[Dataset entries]
☆ ☆ ☆ ☆ ☆
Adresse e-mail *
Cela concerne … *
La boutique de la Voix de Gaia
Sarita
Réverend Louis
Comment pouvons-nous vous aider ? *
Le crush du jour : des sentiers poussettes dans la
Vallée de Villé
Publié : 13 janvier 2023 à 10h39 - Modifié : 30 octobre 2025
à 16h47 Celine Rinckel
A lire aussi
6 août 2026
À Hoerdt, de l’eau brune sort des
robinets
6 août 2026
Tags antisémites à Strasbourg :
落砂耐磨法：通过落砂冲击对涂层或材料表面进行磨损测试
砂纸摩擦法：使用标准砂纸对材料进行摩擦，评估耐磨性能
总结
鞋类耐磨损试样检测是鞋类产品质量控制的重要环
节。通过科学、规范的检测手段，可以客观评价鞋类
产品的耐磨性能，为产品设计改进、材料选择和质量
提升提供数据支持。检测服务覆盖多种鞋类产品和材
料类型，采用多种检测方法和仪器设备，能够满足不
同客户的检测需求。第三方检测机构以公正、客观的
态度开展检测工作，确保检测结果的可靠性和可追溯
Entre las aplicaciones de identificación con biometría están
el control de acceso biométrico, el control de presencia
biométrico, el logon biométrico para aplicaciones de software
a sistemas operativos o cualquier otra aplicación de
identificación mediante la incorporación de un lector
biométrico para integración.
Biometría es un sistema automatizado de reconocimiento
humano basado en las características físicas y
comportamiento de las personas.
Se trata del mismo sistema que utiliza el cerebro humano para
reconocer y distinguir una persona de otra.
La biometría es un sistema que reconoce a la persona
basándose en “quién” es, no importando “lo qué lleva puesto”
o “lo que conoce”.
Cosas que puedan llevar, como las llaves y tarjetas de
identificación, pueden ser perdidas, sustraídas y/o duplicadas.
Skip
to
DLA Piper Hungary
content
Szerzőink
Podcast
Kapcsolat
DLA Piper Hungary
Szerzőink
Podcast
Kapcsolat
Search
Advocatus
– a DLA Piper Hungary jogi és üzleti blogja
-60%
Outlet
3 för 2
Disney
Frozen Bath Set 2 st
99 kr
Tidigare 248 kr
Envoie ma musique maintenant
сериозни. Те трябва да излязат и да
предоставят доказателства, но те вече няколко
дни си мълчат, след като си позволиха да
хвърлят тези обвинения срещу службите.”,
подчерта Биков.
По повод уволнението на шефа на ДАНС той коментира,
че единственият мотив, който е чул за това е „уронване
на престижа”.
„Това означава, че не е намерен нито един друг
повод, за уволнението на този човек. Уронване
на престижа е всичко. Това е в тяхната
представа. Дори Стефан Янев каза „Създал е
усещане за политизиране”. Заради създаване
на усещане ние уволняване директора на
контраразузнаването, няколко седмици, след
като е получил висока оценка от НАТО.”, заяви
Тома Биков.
☆ ☆ ☆ ☆ ☆
Can you give every line above as a JSON list of strings, one string per line, with blank lines left out?

[
  "Adresse e-mail *",
  "Cela concerne … *",
  "La boutique de la Voix de Gaia",
  "Sarita",
  "Réverend Louis",
  "Comment pouvons-nous vous aider ? *",
  "Le crush du jour : des sentiers poussettes dans la",
  "Vallée de Villé",
  "Publié : 13 janvier 2023 à 10h39 - Modifié : 30 octobre 2025",
  "à 16h47 Celine Rinckel",
  "A lire aussi",
  "6 août 2026",
  "À Hoerdt, de l’eau brune sort des",
  "robinets",
  "6 août 2026",
  "Tags antisémites à Strasbourg :",
  "落砂耐磨法：通过落砂冲击对涂层或材料表面进行磨损测试",
  "砂纸摩擦法：使用标准砂纸对材料进行摩擦，评估耐磨性能",
  "总结",
  "鞋类耐磨损试样检测是鞋类产品质量控制的重要环",
  "节。通过科学、规范的检测手段，可以客观评价鞋类",
  "产品的耐磨性能，为产品设计改进、材料选择和质量",
  "提升提供数据支持。检测服务覆盖多种鞋类产品和材",
  "料类型，采用多种检测方法和仪器设备，能够满足不",
  "同客户的检测需求。第三方检测机构以公正、客观的",
  "态度开展检测工作，确保检测结果的可靠性和可追溯",
  "Entre las aplicaciones de identificación con biometría están",
  "el control de acceso biométrico, el control de presencia",
  "biométrico, el logon biométrico para aplicaciones de software",
  "a sistemas operativos o cualquier otra aplicación de",
  "identificación mediante la incorporación de un lector",
  "biométrico para integración.",
  "Biometría es un sistema automatizado de reconocimiento",
  "humano basado en las características físicas y",
  "comportamiento de las personas.",
  "Se trata del mismo sistema que utiliza el cerebro humano para",
  "reconocer y distinguir una persona de otra.",
  "La biometría es un sistema que reconoce a la persona",
  "basándose en “quién” es, no importando “lo qué lleva puesto”",
  "o “lo que conoce”.",
  "Cosas que puedan llevar, como las llaves y tarjetas de",
  "identificación, pueden ser perdidas, sustraídas y/o duplicadas.",
  "Skip",
  "to",
  "DLA Piper Hungary",
  "content",
  "Szerzőink",
  "Podcast",
  "Kapcsolat",
  "DLA Piper Hungary",
  "Szerzőink",
  "Podcast",
  "Kapcsolat",
  "Search",
  "Advocatus",
  "– a DLA Piper Hungary jogi és üzleti blogja",
  "-60%",
  "Outlet",
  "3 för 2",
  "Disney",
  "Frozen Bath Set 2 st",
  "99 kr",
  "Tidigare 248 kr",
  "Envoie ma musique maintenant",
  "сериозни. Те трябва да излязат и да",
  "предоставят доказателства, но те вече няколко",
  "дни си мълчат, след като си позволиха да",
  "хвърлят тези обвинения срещу службите.”,",
  "подчерта Биков.",
  "По повод уволнението на шефа на ДАНС той коментира,",
  "че единственият мотив, който е чул за това е „уронване",
  "на престижа”.",
  "„Това означава, че не е намерен нито един друг",
  "повод, за уволнението на този човек. Уронване",
  "на престижа е всичко. Това е в тяхната",
  "представа. Дори Стефан Янев каза „Създал е",
  "усещане за политизиране”. Заради създаване",
  "на усещане ние уволняване директора на",
  "контраразузнаването, няколко седмици, след",
  "като е получил висока оценка от НАТО.”, заяви",
  "Тома Биков."
]